(TASK DESCRIPTION): Scan the lines below and report each one containing "four" by copying it.

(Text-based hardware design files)
.....

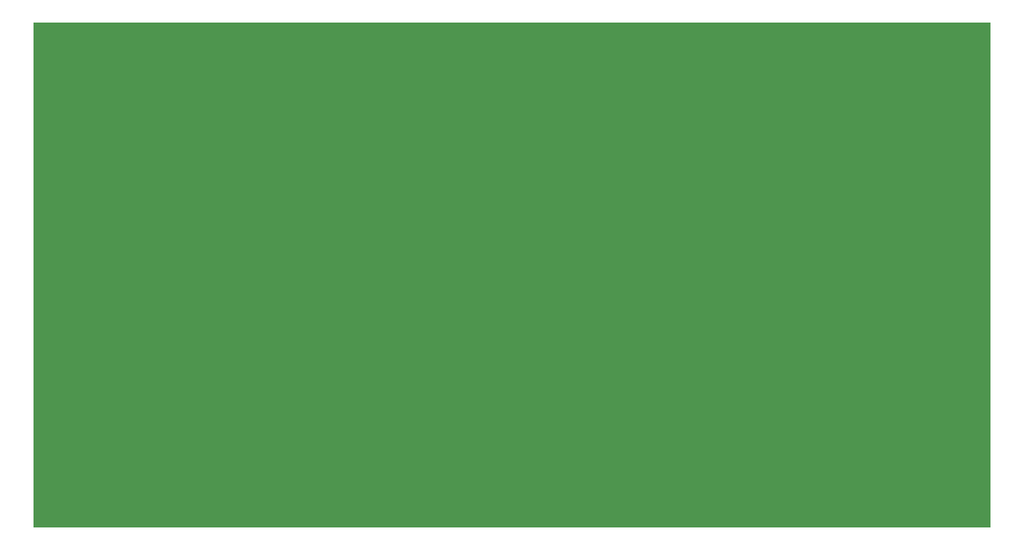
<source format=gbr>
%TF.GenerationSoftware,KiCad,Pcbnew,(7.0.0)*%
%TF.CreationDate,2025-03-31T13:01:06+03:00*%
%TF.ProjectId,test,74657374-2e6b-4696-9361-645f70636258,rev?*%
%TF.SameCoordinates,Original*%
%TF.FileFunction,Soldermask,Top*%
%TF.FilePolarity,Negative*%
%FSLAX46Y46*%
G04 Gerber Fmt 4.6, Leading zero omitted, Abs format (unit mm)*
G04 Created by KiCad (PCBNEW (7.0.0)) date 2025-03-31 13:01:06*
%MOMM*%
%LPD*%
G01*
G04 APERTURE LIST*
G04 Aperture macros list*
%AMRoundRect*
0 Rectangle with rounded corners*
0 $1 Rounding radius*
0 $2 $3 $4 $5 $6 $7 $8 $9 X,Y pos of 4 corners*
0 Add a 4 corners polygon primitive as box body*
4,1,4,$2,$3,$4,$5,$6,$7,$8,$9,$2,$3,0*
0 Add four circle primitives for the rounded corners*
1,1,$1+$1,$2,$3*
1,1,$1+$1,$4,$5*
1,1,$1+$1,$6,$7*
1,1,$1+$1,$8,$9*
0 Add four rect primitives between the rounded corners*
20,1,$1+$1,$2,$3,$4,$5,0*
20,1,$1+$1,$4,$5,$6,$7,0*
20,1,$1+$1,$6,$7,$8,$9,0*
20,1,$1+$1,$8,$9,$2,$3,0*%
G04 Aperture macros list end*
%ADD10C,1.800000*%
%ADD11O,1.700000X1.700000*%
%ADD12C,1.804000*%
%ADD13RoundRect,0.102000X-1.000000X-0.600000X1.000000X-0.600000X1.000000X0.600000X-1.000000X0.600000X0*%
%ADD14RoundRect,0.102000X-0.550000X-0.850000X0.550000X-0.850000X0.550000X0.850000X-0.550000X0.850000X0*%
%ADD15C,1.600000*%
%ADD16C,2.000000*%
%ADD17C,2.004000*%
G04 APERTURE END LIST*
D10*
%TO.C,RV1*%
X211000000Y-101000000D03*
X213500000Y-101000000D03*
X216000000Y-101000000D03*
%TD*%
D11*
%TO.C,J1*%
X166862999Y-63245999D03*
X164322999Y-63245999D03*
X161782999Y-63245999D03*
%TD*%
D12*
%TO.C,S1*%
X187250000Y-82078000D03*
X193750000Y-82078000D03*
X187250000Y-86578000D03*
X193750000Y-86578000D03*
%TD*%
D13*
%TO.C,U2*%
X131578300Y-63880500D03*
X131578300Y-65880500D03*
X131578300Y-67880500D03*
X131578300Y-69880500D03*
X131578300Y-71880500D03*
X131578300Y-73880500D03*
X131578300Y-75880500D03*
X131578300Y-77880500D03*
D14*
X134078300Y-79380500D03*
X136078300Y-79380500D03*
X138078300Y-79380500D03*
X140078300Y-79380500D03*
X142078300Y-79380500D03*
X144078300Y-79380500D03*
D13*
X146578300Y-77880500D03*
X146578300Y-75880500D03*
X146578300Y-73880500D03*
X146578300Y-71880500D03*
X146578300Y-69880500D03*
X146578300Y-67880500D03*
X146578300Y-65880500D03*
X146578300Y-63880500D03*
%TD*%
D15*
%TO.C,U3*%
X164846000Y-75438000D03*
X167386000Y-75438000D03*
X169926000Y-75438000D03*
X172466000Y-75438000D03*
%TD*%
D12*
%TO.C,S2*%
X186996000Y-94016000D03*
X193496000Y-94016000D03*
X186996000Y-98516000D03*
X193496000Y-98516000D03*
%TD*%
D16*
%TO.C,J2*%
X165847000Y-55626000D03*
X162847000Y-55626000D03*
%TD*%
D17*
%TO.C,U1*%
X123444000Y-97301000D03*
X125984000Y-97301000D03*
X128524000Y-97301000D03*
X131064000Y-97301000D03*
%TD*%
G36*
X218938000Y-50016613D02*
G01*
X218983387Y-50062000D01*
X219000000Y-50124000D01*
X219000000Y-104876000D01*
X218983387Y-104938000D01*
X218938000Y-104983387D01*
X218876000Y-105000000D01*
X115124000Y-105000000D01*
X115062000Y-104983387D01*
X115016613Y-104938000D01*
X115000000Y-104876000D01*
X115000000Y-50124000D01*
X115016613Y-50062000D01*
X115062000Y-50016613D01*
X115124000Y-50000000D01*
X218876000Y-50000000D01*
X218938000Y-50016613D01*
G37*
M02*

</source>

.....

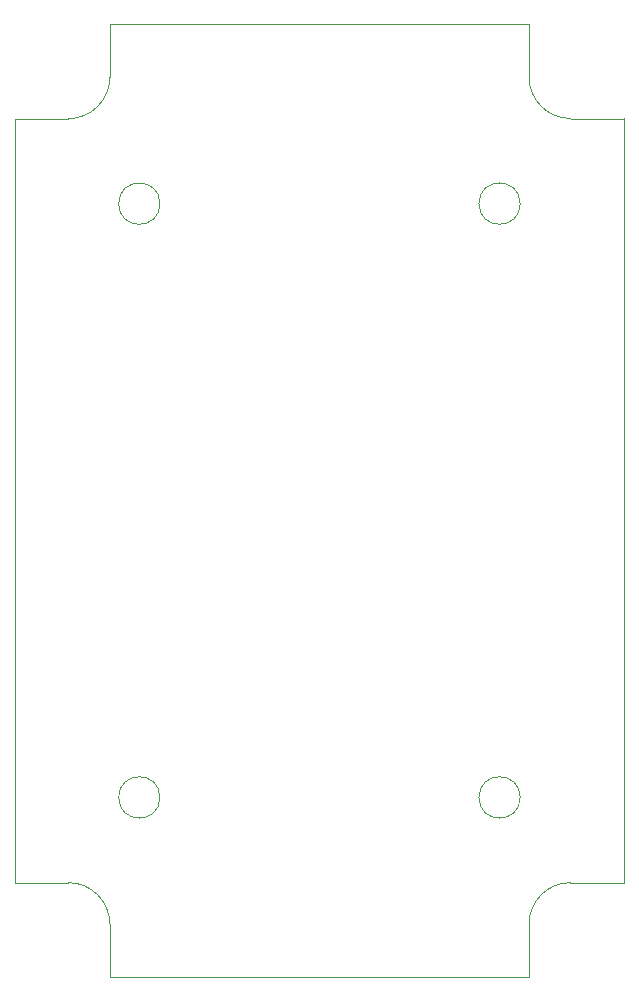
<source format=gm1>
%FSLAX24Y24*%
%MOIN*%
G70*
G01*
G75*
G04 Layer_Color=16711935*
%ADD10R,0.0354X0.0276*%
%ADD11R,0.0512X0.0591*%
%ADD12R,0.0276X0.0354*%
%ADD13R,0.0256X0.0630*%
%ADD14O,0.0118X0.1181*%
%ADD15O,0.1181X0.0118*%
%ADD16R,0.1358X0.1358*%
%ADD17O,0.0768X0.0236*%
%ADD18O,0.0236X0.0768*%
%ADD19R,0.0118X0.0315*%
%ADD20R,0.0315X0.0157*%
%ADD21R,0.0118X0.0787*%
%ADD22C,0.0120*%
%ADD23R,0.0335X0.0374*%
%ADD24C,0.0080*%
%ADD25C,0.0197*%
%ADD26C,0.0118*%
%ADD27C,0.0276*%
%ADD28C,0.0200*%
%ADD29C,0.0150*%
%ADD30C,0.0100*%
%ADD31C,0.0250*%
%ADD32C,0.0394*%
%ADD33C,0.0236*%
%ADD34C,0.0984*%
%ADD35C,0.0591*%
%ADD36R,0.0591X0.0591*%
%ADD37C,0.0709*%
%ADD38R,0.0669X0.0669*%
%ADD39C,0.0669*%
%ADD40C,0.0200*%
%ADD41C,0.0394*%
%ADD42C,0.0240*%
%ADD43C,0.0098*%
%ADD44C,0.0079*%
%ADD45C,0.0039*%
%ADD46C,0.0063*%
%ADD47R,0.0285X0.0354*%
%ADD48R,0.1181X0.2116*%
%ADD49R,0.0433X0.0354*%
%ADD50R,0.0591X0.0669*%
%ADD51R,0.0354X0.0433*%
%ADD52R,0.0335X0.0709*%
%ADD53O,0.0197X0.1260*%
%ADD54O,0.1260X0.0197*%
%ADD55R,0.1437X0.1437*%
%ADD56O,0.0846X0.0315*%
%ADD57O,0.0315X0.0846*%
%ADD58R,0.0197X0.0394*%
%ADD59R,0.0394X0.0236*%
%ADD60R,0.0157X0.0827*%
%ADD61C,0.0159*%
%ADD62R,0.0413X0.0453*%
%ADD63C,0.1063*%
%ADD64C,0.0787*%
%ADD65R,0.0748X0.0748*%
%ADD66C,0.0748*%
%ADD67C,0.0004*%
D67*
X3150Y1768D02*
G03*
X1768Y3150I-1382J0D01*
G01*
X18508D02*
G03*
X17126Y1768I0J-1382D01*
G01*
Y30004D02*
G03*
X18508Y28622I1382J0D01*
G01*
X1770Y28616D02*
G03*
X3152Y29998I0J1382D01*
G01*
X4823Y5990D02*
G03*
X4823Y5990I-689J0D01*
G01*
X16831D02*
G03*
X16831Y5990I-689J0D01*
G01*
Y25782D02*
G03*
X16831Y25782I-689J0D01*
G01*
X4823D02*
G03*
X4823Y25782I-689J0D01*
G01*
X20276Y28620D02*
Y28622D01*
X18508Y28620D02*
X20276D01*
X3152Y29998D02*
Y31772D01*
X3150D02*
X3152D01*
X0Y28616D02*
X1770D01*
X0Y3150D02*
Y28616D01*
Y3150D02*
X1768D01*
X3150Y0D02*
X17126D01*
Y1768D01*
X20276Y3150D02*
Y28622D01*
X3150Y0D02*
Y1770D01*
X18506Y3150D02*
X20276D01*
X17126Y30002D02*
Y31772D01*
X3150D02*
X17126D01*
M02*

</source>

.....

(ANSWER TO THE PROBLEM):
0 Add four circle primitives for the rounded corners*
0 Add four rect primitives between the rounded corners*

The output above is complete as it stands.